(Task material begins)

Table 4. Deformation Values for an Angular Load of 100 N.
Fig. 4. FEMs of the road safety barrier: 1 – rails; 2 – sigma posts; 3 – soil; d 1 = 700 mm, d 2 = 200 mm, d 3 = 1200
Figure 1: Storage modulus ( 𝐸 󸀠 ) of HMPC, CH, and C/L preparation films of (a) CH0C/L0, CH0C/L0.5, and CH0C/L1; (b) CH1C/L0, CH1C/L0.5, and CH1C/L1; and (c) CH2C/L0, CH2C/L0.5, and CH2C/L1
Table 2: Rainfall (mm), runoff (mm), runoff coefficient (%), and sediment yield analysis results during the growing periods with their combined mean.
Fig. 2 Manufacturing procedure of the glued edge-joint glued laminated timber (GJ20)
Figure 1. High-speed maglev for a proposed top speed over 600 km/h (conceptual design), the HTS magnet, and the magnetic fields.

(Task material ends)

Exercise details — Look through the records and copy down every line that holds "Table".

Response to this exercise —
Table 4. Deformation Values for an Angular Load of 100 N.
Table 2: Rainfall (mm), runoff (mm), runoff coefficient (%), and sediment yield analysis results during the growing periods with their combined mean.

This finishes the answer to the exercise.